• **Your objective**: For each of the rows below, rewrite the text with "Петр I" replaced by "Петр Первый" and everything else kept the same. Leave the pictures out of your answer.

• **The records**:
↓↓↓

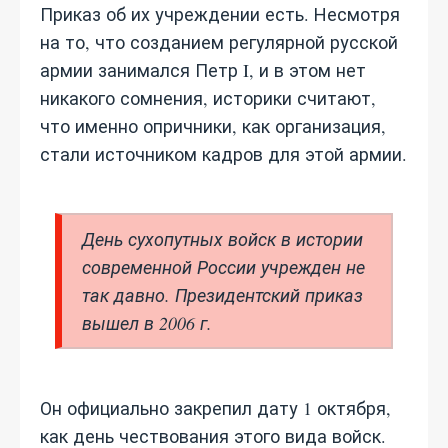
Приказ об их учреждении есть. Несмотря
на то, что созданием регулярной русской
армии занимался Петр I, и в этом нет
никакого сомнения, историки считают,
что именно опричники, как организация,
стали источником кадров для этой армии.
День сухопутных войск в истории
современной России учрежден не
так давно. Президентский приказ
вышел в 2006 г.
Он официально закрепил дату 1 октября,
как день чествования этого вида войск.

↑↑↑

• **Task result**:
Приказ об их учреждении есть. Несмотря
на то, что созданием регулярной русской
армии занимался Петр Первый, и в этом нет
никакого сомнения, историки считают,
что именно опричники, как организация,
стали источником кадров для этой армии.
День сухопутных войск в истории
современной России учрежден не
так давно. Президентский приказ
вышел в 2006 г.
Он официально закрепил дату 1 октября,
как день чествования этого вида войск.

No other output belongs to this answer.